Bank of America: A big name, small returns
The Bank of America Advantage Savings account also offers just 0.01% APY for most customers, and while there are “Preferred Rewards” tiers that can bump your rate just a smidgen, you’d need a combined balance of at least $20,000 or more across eligible accounts just to access these higher, but still incredibly low, rates.
Many customers stick with BofA because they already have a checking account there, but that decision can cost you. In a high-yield savings account paying 4.00%, your $10,000 would earn around $400 a year, while the same money in Bank of America would give you about $1 to $4 annually.
That difference adds up quickly, especially if you’re working on building an emergency fund. Right now, the CIT Platinum Savings account is paying 4.00% APY for balances of $5,000 or more, with the same FDIC insurance as the big banks — open a new account today.
Chase: Popular, but your cash sits idle
Chase is the largest U.S. bank by assets and serves millions of customers who trust it with their money. But its Chase Savings℠ account usually pays 0.01% APY unless you have a Premier relationship or meet other conditions to qualify for a slightly higher, but still insultingly-low rate.

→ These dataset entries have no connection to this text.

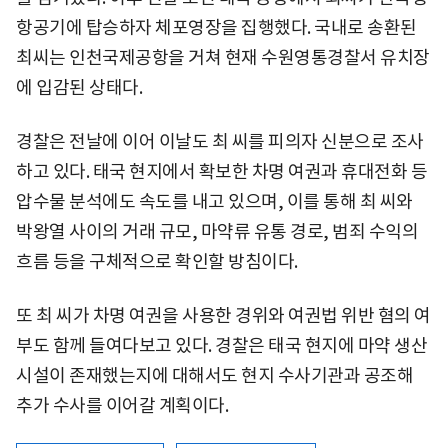
항공기에 탑승하자 체포영장을 집행했다. 국내로 송환된
최씨는 인천국제공항을 거쳐 현재 수원영통경찰서 유치장
에 입감된 상태다.
경찰은 전날에 이어 이날도 최 씨를 피의자 신분으로 조사
하고 있다. 태국 현지에서 확보한 차명 여권과 휴대전화 등
압수물 분석에도 속도를 내고 있으며, 이를 통해 최 씨와
박왕열 사이의 거래 규모, 마약류 유통 경로, 범죄 수익의
흐름 등을 구체적으로 확인할 방침이다.
또 최 씨가 차명 여권을 사용한 경위와 여권법 위반 혐의 여
부도 함께 들여다보고 있다. 경찰은 태국 현지에 마약 생산
시설이 존재했는지에 대해서도 현지 수사기관과 공조해
추가 수사를 이어갈 계획이다.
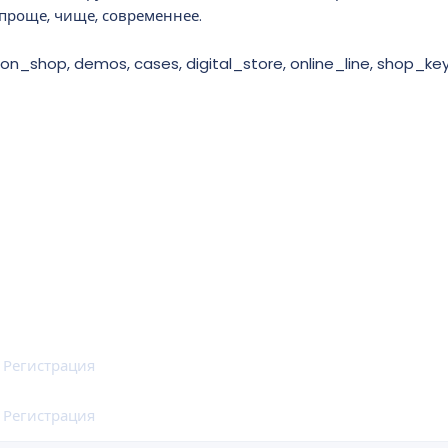
 проще, чище, современнее.
on_shop, demos, cases, digital_store, online_line, shop_key
и
Регистрация
и
Регистрация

Even then, the rates are nowhere near what online high-yield savings accounts offer. If you’re keeping your emergency fund at Chase because it’s easy to transfer to your checking account, know that you’re giving up hundreds of dollars in lost interest every year for the sake of convenience.
Why big banks pay so little
Large banks often rely on brand recognition, branch access, and customers’ inertia to keep deposits flowing in. They don’t need to pay higher rates to attract customers because many people don’t compare savings rates regularly.
Meanwhile, online banks and credit unions have lower overhead and use higher interest rates to compete for deposits. Visit our best high-yield savings account page today to start earning up to 400 times what some of the big banks offer.
You have better options for your savings
You don’t need to settle for 0.01% interest anymore. Many high-yield savings accounts are paying 4.00% or more, are FDIC insured, and let you manage your money from your phone, just like the big banks.
If you’re keeping $10,000 in a traditional savings account earning 0.01%, you’re missing out on around $400 a year in lost interest. Over five years, that’s $2,000 you could have earned without doing anything except moving your money.